§ **Required action 1**
In the shoe sole text, what material is given as an example for making the tubes?
§ **Required action 2**
From the shoe sole text, copy the part that opens with the words containing "For example, the" and closes with "sole body, respectively.".
§ **Required action 3**
Rewrite the paragraph of the shoe sole text that begins "The use of only one cavity" as a short list that keeps its main facts.

According to alternative developments, the air-pumping device is formed substantially by a cavity embedded into the upper sole part, or the air-pumping device is formed separately as an independent entity and is fully or partially embedded in a cavity of the upper sole part. The volume content of the cavity formed in the upper sole part is greater than that which is provided by the lower outsole part when forming the cavity acting as the air-pumping device. The cavity can in particular be formed in the upper sole part by more than 80%, in particular more than 90%, in particular more than 95%. According to one development, the air-pumping device is provided in the form of a cavity filled with resilient filling material permeable to air.

The use of only one cavity formed as an air-pumping device simplifies the manufacturing process, reduces production costs and can Increase reliability and durability of the air-pumping device. The use of a separate air-pumping device formed as a separate entity can improve efficiency of the air circulation.

For example, the air-pumping device as a separate entity can comprise a plastic pump reservoir. When it is loaded by the user's foot if is compressed whereby air is forced out of the plastic pump reservoir. When the plastic pump reservoir is during the walking motion again unloaded by the foot (weight is put off), then it expands and, due to the negative pressure previously generated, draws in air from the outside, which is then freshly available for subsequent ventilation of the interior of the shoe and thereby of the user's foot. Furthermore, the air-pumping device can be integrally formed in one piece with the plastic pump reservoir and the air guides. Forming the air-pumping device as a separate entity allows selecting material and in particular material strength independent of the sole construction or the sole body, respectively.

According to one example, tubes can also be provided from the air-pumping device along the channels in which air from the air-pumping device flows. In this case, the tubes must have openings corresponding to those which can be provided in the upper sole part. The tubes can be manufactured, for example, from silicone. Plastic tubes can generally be used having openings along their longitudinal axes and being In fluid communication with the air-pumping device.

§ **Information supplied**

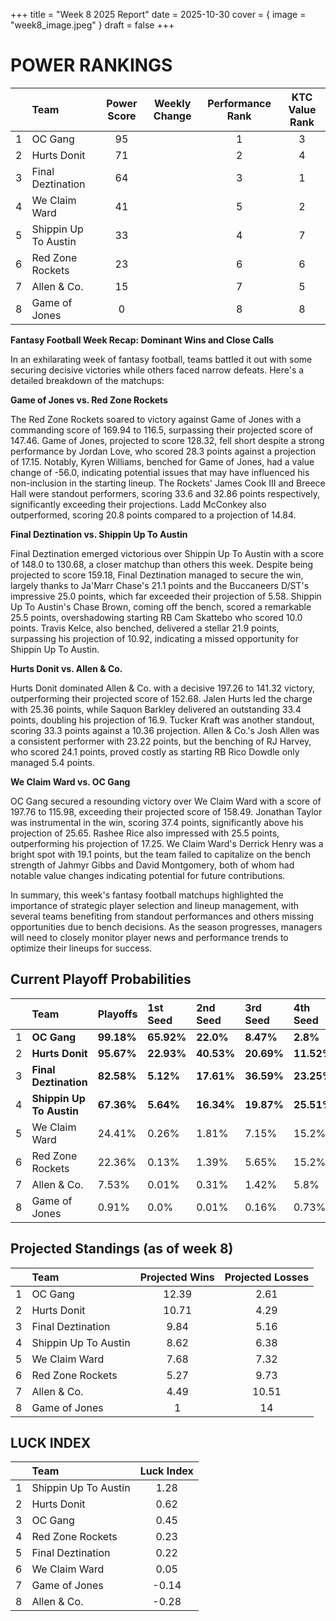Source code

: +++
title = "Week 8 2025 Report"
date = 2025-10-30
cover = { image = "week8_image.jpeg" }
draft = false
+++

# POWER RANKINGS

|    | Team                 |  Power Score  |  Weekly Change  |  Performance Rank  |  KTC Value Rank  |
|:--:|:---------------------|:-------------:|:---------------:|:------------------:|:----------------:|
| 1  | OC Gang              |      95       |                 |         1          |        3         |
| 2  | Hurts Donit          |      71       |                 |         2          |        4         |
| 3  | Final Deztination    |      64       |                 |         3          |        1         |
| 4  | We Claim Ward        |      41       |                 |         5          |        2         |
| 5  | Shippin Up To Austin |      33       |                 |         4          |        7         |
| 6  | Red Zone  Rockets    |      23       |                 |         6          |        6         |
| 7  | Allen & Co.          |      15       |                 |         7          |        5         |
| 8  | Game of  Jones       |       0       |                 |         8          |        8         |

 **Fantasy Football Week Recap: Dominant Wins and Close Calls**

In an exhilarating week of fantasy football, teams battled it out with some securing decisive victories while others faced narrow defeats. Here's a detailed breakdown of the matchups:

**Game of Jones vs. Red Zone Rockets**

The Red Zone Rockets soared to victory against Game of Jones with a commanding score of 169.94 to 116.5, surpassing their projected score of 147.46. Game of Jones, projected to score 128.32, fell short despite a strong performance by Jordan Love, who scored 28.3 points against a projection of 17.15. Notably, Kyren Williams, benched for Game of Jones, had a value change of -56.0, indicating potential issues that may have influenced his non-inclusion in the starting lineup. The Rockets' James Cook III and Breece Hall were standout performers, scoring 33.6 and 32.86 points respectively, significantly exceeding their projections. Ladd McConkey also outperformed, scoring 20.8 points compared to a projection of 14.84.

**Final Deztination vs. Shippin Up To Austin**

Final Deztination emerged victorious over Shippin Up To Austin with a score of 148.0 to 130.68, a closer matchup than others this week. Despite being projected to score 159.18, Final Deztination managed to secure the win, largely thanks to Ja'Marr Chase's 21.1 points and the Buccaneers D/ST's impressive 25.0 points, which far exceeded their projection of 5.58. Shippin Up To Austin's Chase Brown, coming off the bench, scored a remarkable 25.5 points, overshadowing starting RB Cam Skattebo who scored 10.0 points. Travis Kelce, also benched, delivered a stellar 21.9 points, surpassing his projection of 10.92, indicating a missed opportunity for Shippin Up To Austin.

**Hurts Donit vs. Allen & Co.**

Hurts Donit dominated Allen & Co. with a decisive 197.26 to 141.32 victory, outperforming their projected score of 152.68. Jalen Hurts led the charge with 25.36 points, while Saquon Barkley delivered an outstanding 33.4 points, doubling his projection of 16.9. Tucker Kraft was another standout, scoring 33.3 points against a 10.36 projection. Allen & Co.'s Josh Allen was a consistent performer with 23.22 points, but the benching of RJ Harvey, who scored 24.1 points, proved costly as starting RB Rico Dowdle only managed 5.4 points.

**We Claim Ward vs. OC Gang**

OC Gang secured a resounding victory over We Claim Ward with a score of 197.76 to 115.98, exceeding their projected score of 158.49. Jonathan Taylor was instrumental in the win, scoring 37.4 points, significantly above his projection of 25.65. Rashee Rice also impressed with 25.5 points, outperforming his projection of 17.25. We Claim Ward's Derrick Henry was a bright spot with 19.1 points, but the team failed to capitalize on the bench strength of Jahmyr Gibbs and David Montgomery, both of whom had notable value changes indicating potential for future contributions.

In summary, this week's fantasy football matchups highlighted the importance of strategic player selection and lineup management, with several teams benefiting from standout performances and others missing opportunities due to bench decisions. As the season progresses, managers will need to closely monitor player news and performance trends to optimize their lineups for success.

## Current Playoff Probabilities
|    | Team                     | Playoffs   | 1st Seed   | 2nd Seed   | 3rd Seed   | 4th Seed   |
|:--:|:-------------------------|:-----------|:-----------|:-----------|:-----------|:-----------|
| 1  | **OC Gang**              | **99.18%** | **65.92%** | **22.0%**  | **8.47%**  | **2.8%**   |
| 2  | **Hurts Donit**          | **95.67%** | **22.93%** | **40.53%** | **20.69%** | **11.52%** |
| 3  | **Final Deztination**    | **82.58%** | **5.12%**  | **17.61%** | **36.59%** | **23.25%** |
| 4  | **Shippin Up To Austin** | **67.36%** | **5.64%**  | **16.34%** | **19.87%** | **25.51%** |
| 5  | We Claim Ward            | 24.41%     | 0.26%      | 1.81%      | 7.15%      | 15.2%      |
| 6  | Red Zone  Rockets        | 22.36%     | 0.13%      | 1.39%      | 5.65%      | 15.2%      |
| 7  | Allen & Co.              | 7.53%      | 0.01%      | 0.31%      | 1.42%      | 5.8%       |
| 8  | Game of  Jones           | 0.91%      | 0.0%       | 0.01%      | 0.16%      | 0.73%      |

## Projected Standings (as of week 8)
|    | Team                 |  Projected Wins  |  Projected Losses  |
|:--:|:---------------------|:----------------:|:------------------:|
| 1  | OC Gang              |      12.39       |        2.61        |
| 2  | Hurts Donit          |      10.71       |        4.29        |
| 3  | Final Deztination    |       9.84       |        5.16        |
| 4  | Shippin Up To Austin |       8.62       |        6.38        |
| 5  | We Claim Ward        |       7.68       |        7.32        |
| 6  | Red Zone  Rockets    |       5.27       |        9.73        |
| 7  | Allen & Co.          |       4.49       |       10.51        |
| 8  | Game of  Jones       |        1         |         14         |

## LUCK INDEX
|    | Team                 |  Luck Index  |
|:--:|:---------------------|:------------:|
| 1  | Shippin Up To Austin |     1.28     |
| 2  | Hurts Donit          |     0.62     |
| 3  | OC Gang              |     0.45     |
| 4  | Red Zone  Rockets    |     0.23     |
| 5  | Final Deztination    |     0.22     |
| 6  | We Claim Ward        |     0.05     |
| 7  | Game of  Jones       |    -0.14     |
| 8  | Allen & Co.          |    -0.28     |
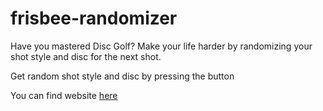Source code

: # frisbee-randomizer
Have you mastered Disc Golf? Make your life harder by randomizing your shot style and disc for the next shot.

Get random shot style and disc by pressing the button

You can find website [here](https://tonikv.github.io/frisbee-randomizer/)
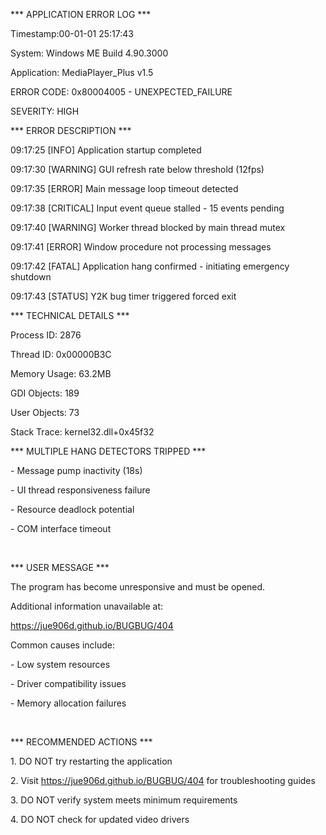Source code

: ﻿\*\*\* APPLICATION ERROR LOG \*\*\*

Timestamp:00-01-01 25:17:43

System: Windows ME Build 4.90.3000

Application: MediaPlayer\_Plus v1.5



ERROR CODE: 0x80004005 - UNEXPECTED\_FAILURE

SEVERITY: HIGH



\*\*\* ERROR DESCRIPTION \*\*\*

09:17:25 \[INFO] Application startup completed

09:17:30 \[WARNING] GUI refresh rate below threshold (12fps)

09:17:35 \[ERROR] Main message loop timeout detected

09:17:38 \[CRITICAL] Input event queue stalled - 15 events pending

09:17:40 \[WARNING] Worker thread blocked by main thread mutex

09:17:41 \[ERROR] Window procedure not processing messages

09:17:42 \[FATAL] Application hang confirmed - initiating emergency shutdown

09:17:43 \[STATUS] Y2K bug timer triggered forced exit



\*\*\* TECHNICAL DETAILS \*\*\*

Process ID: 2876

Thread ID: 0x00000B3C

Memory Usage: 63.2MB

GDI Objects: 189

User Objects: 73

Stack Trace: kernel32.dll+0x45f32



\*\*\* MULTIPLE HANG DETECTORS TRIPPED \*\*\*

\- Message pump inactivity (18s)

\- UI thread responsiveness failure  

\- Resource deadlock potential

\- COM interface timeout

&nbsp; 

\*\*\* USER MESSAGE \*\*\*

The program has become unresponsive and must be opened.

Additional information unavailable at:

https://jue906d.github.io/BUGBUG/404



Common causes include:

\- Low system resources

\- Driver compatibility issues  

\- Memory allocation failures

&nbsp; 

\*\*\* RECOMMENDED ACTIONS \*\*\*

1\. DO NOT try restarting the application

2\. Visit https://jue906d.github.io/BUGBUG/404 for troubleshooting guides

3\. DO NOT verify system meets minimum requirements

4\. DO NOT check for updated video drivers

&nbsp; 

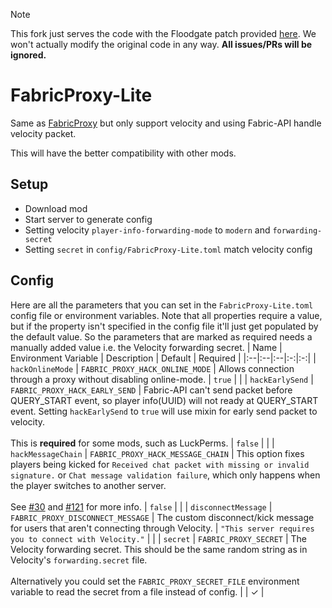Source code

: > [!NOTE]  
> This fork just serves the code with the Floodgate patch provided [here](https://github.com/GeyserMC/Floodgate-Modded/issues/83#issuecomment-1734346417). We won't actually modify the original code in any way. **All issues/PRs will be ignored.**
# FabricProxy-Lite

Same as [FabricProxy](https://github.com/OKTW-Network/FabricProxy) but only support velocity and using Fabric-API handle
velocity packet.

This will have the better compatibility with other mods.

## Setup

* Download mod
* Start server to generate config
* Setting velocity `player-info-forwarding-mode` to `modern` and `forwarding-secret`
* Setting `secret` in `config/FabricProxy-Lite.toml` match velocity config

## Config
Here are all the parameters that you can set in the `FabricProxy-Lite.toml` config file or environment variables. Note that all properties require a value, but if the property isn't specified in the config file it'll just get populated by the default value. So the parameters that are marked as required needs a manually added value i.e. the Velocity forwarding secret.
| Name | Environment Variable | Description | Default | Required |
|:--|:--|:--|:-:|:-:|
| `hackOnlineMode` | `FABRIC_PROXY_HACK_ONLINE_MODE` | Allows connection through a proxy without disabling online-mode. | `true` | |
| `hackEarlySend` | `FABRIC_PROXY_HACK_EARLY_SEND` | Fabric-API can't send packet before QUERY_START event, so player info(UUID) will not ready at QUERY_START event. Setting `hackEarlySend` to `true` will use mixin for early send packet to velocity. <br><br> This is **required** for some mods, such as LuckPerms. | `false` | |
| `hackMessageChain` | `FABRIC_PROXY_HACK_MESSAGE_CHAIN` | This option fixes players being kicked for `Received chat packet with missing or invalid signature.` or `Chat message validation failure`, which only happens when the player switches to another server. <br><br> See [#30](/../../issues/30) and [#121](/../../discussions/121) for more info. | `false` | |
| `disconnectMessage` | `FABRIC_PROXY_DISCONNECT_MESSAGE` | The custom disconnect/kick message for users that aren't connecting through Velocity. | `"This server requires you to connect with Velocity."` | |
| `secret` | `FABRIC_PROXY_SECRET` | The Velocity forwarding secret. This should be the same random string as in Velocity's `forwarding.secret` file. <br><br> Alternatively you could set the `FABRIC_PROXY_SECRET_FILE` environment variable to read the secret from a file instead of config. | | ✓ |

§ **Written response 1**
Silicone.

§ **Written response 2**
For example, the air-pumping device as a separate entity can comprise a plastic pump reservoir. When it is loaded by the user's foot if is compressed whereby air is forced out of the plastic pump reservoir. When the plastic pump reservoir is during the walking motion again unloaded by the foot (weight is put off), then it expands and, due to the negative pressure previously generated, draws in air from the outside, which is then freshly available for subsequent ventilation of the interior of the shoe and thereby of the user's foot. Furthermore, the air-pumping device can be integrally formed in one piece with the plastic pump reservoir and the air guides. Forming the air-pumping device as a separate entity allows selecting material and in particular material strength independent of the sole construction or the sole body, respectively.

§ **Written response 3**
- Using a single cavity as the air-pumping device makes manufacturing simpler, lowers production costs, and can make the device more reliable and durable.
- Using a separate air-pumping device can make air circulation more efficient.